__PROBLEM DETAILS__
If a line in the records below holds the word "like", copy it.

(Stored data entries)
+ + + + +

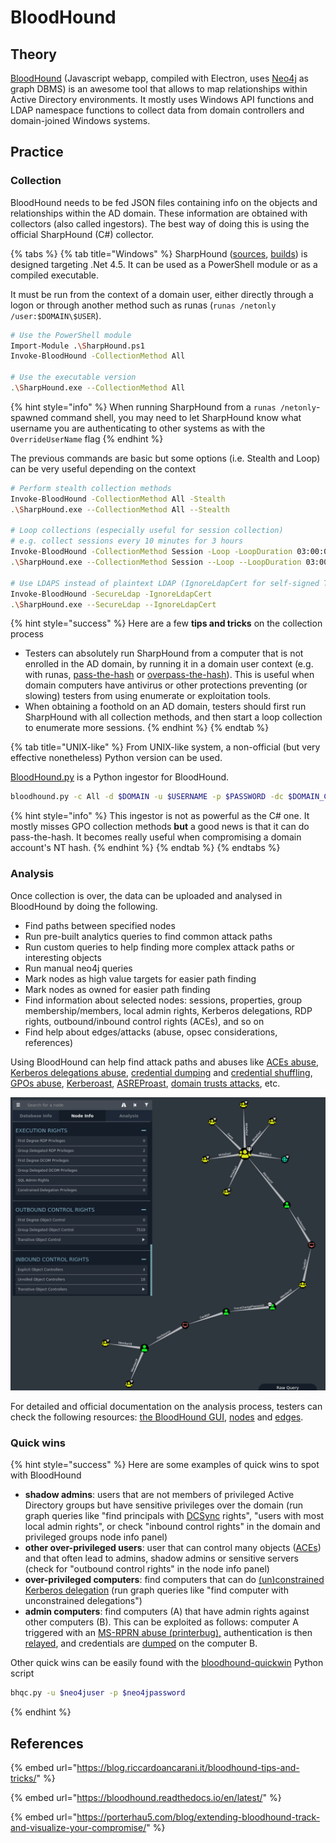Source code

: # BloodHound

## Theory

[BloodHound](https://github.com/BloodHoundAD/BloodHound) \(Javascript webapp, compiled with Electron, uses [Neo4j](https://neo4j.com/) as graph DBMS\) is an awesome tool that allows to map relationships within Active Directory environments. It mostly uses Windows API functions and LDAP namespace functions to collect data from domain controllers and domain-joined Windows systems.

## Practice

### Collection

BloodHound needs to be fed JSON files containing info on the objects and relationships within the AD domain. These information are obtained with collectors \(also called ingestors\). The best way of doing this is using the official SharpHound \(C\#\) collector.

{% tabs %}
{% tab title="Windows" %}
SharpHound \([sources](https://github.com/BloodHoundAD/SharpHound3), [builds](https://github.com/BloodHoundAD/BloodHound/tree/master/Ingestors)\) is designed targeting .Net 4.5. It can be used as a PowerShell module or as a compiled executable.

It must be run from the context of a domain user, either directly through a logon or through another method such as runas \(`runas /netonly /user:$DOMAIN\$USER`\).

```bash
# Use the PowerShell module
Import-Module .\SharpHound.ps1
Invoke-BloodHound -CollectionMethod All

# Use the executable version
.\SharpHound.exe --CollectionMethod All
```

{% hint style="info" %}
When running SharpHound from a `runas /netonly`-spawned command shell, you may need to let SharpHound know what username you are authenticating to other systems as with the `OverrideUserName` flag
{% endhint %}

The previous commands are basic but some options \(i.e. Stealth and Loop\) can be very useful depending on the context

```bash
# Perform stealth collection methods
Invoke-BloodHound -CollectionMethod All -Stealth
.\SharpHound.exe --CollectionMethod All --Stealth

# Loop collections (especially useful for session collection)
# e.g. collect sessions every 10 minutes for 3 hours
Invoke-BloodHound -CollectionMethod Session -Loop -LoopDuration 03:00:00 -LoopInterval 00:10:00
.\SharpHound.exe --CollectionMethod Session --Loop --LoopDuration 03:00:00 --LoopInterval 00:10:00

# Use LDAPS instead of plaintext LDAP (IgnoreLdapCert for self-signed TLS/SSL certificates)
Invoke-BloodHound -SecureLdap -IgnoreLdapCert
.\SharpHound.exe --SecureLdap --IgnoreLdapCert
```

{% hint style="success" %}
Here are a few **tips and tricks** on the collection process

* Testers can absolutely run SharpHound from a computer that is not enrolled in the AD domain, by running it in a domain user context \(e.g. with runas, [pass-the-hash](../movement/abusing-lm-and-ntlm/pass-the-hash.md) or [overpass-the-hash](../movement/abusing-kerberos/pass-the-key.md)\). This is useful when domain computers have antivirus or other protections preventing \(or slowing\) testers from using enumerate or exploitation tools.
* When obtaining a foothold on an AD domain, testers should first run SharpHound with all collection methods, and then start a loop collection to enumerate more sessions.
{% endhint %}
{% endtab %}

{% tab title="UNIX-like" %}
From UNIX-like system, a non-official \(but very effective nonetheless\) Python version can be used.

[BloodHound.py](https://github.com/fox-it/BloodHound.py) is a Python ingestor for BloodHound.

```bash
bloodhound.py -c All -d $DOMAIN -u $USERNAME -p $PASSWORD -dc $DOMAIN_CONTROLLER
```

{% hint style="info" %}
This ingestor is not as powerful as the C\# one. It mostly misses GPO collection methods **but** a good news is that it can do pass-the-hash. It becomes really useful when compromising a domain account's NT hash.
{% endhint %}
{% endtab %}
{% endtabs %}

### Analysis

Once collection is over, the data can be uploaded and analysed in BloodHound by doing the following.

* Find paths between specified nodes
* Run pre-built analytics queries to find common attack paths
* Run custom queries to help finding more complex attack paths or interesting objects
* Run manual neo4j queries
* Mark nodes as high value targets for easier path finding
* Mark nodes as owned for easier path finding
* Find information about selected nodes: sessions, properties, group membership/members, local admin rights, Kerberos delegations, RDP rights, outbound/inbound control rights \(ACEs\), and so on
* Find help about edges/attacks \(abuse, opsec considerations, references\)

Using BloodHound can help find attack paths and abuses like [ACEs abuse](../movement/abusing-aces/), [Kerberos delegations abuse](../movement/abusing-kerberos/delegations.md), [credential dumping](../movement/credentials/dumping/) and [credential shuffling](../movement/credentials/credential-shuffling.md), [GPOs abuse](../movement/abusing-gpos.md), [Kerberoast](../movement/abusing-kerberos/kerberoast.md), [ASREProast](../movement/abusing-kerberos/asreproast.md), [domain trusts attacks](../movement/domain-trusts.md), etc.

![](../../.gitbook/assets/screenshot-from-2020-12-08-15-29-30.png)

For detailed and official documentation on the analysis process, testers can check the following resources: [the BloodHound GUI](https://bloodhound.readthedocs.io/en/latest/data-analysis/bloodhound-gui.html), [nodes](https://bloodhound.readthedocs.io/en/latest/data-analysis/nodes.html) and [edges](https://bloodhound.readthedocs.io/en/latest/data-analysis/edges.html).

### Quick wins

{% hint style="success" %}
Here are some examples of quick wins to spot with BloodHound

* **shadow admins**: users that are not members of privileged Active Directory groups but have sensitive privileges over the domain \(run graph queries like "find principals with [DCSync](../movement/credentials/dumping/dcsync.md) rights", "users with most local admin rights", or check "inbound control rights" in the domain and privileged groups node info panel\)
* **other over-privileged users**: user that can control many objects \([ACEs](../movement/abusing-aces/)\) and that often lead to admins, shadow admins or sensitive servers \(check for "outbound control rights" in the node info panel\)
* **over-privileged computers**: find computers that can do [\(un\)constrained Kerberos delegation](../movement/abusing-kerberos/delegations.md) \(run graph queries like "find computer with unconstrained delegations"\)
* **admin computers**: find computers \(A\) that have admin rights against other computers \(B\). This can be exploited as follows: computer A triggered with an [MS-RPRN abuse \(printerbug\),](../movement/coerced-authentications/printer-bug-ms-rprn-abuse.md) authentication is then [relayed](../movement/abusing-lm-and-ntlm/relay.md), and credentials are [dumped](../movement/credentials/dumping/) on the computer B.

Other quick wins can be easily found with the [bloodhound-quickwin](https://github.com/kaluche/bloodhound-quickwin) Python script

```bash
bhqc.py -u $neo4juser -p $neo4jpassword
```
{% endhint %}

## References

{% embed url="https://blog.riccardoancarani.it/bloodhound-tips-and-tricks/" %}

{% embed url="https://bloodhound.readthedocs.io/en/latest/" %}

{% embed url="https://porterhau5.com/blog/extending-bloodhound-track-and-visualize-your-compromise/" %}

+ + + + +

__TASK RESULT__
{% tab title="UNIX-like" %}
From UNIX-like system, a non-official \(but very effective nonetheless\) Python version can be used.
Using BloodHound can help find attack paths and abuses like [ACEs abuse](../movement/abusing-aces/), [Kerberos delegations abuse](../movement/abusing-kerberos/delegations.md), [credential dumping](../movement/credentials/dumping/) and [credential shuffling](../movement/credentials/credential-shuffling.md), [GPOs abuse](../movement/abusing-gpos.md), [Kerberoast](../movement/abusing-kerberos/kerberoast.md), [ASREProast](../movement/abusing-kerberos/asreproast.md), [domain trusts attacks](../movement/domain-trusts.md), etc.
* **shadow admins**: users that are not members of privileged Active Directory groups but have sensitive privileges over the domain \(run graph queries like "find principals with [DCSync](../movement/credentials/dumping/dcsync.md) rights", "users with most local admin rights", or check "inbound control rights" in the domain and privileged groups node info panel\)
* **over-privileged computers**: find computers that can do [\(un\)constrained Kerberos delegation](../movement/abusing-kerberos/delegations.md) \(run graph queries like "find computer with unconstrained delegations"\)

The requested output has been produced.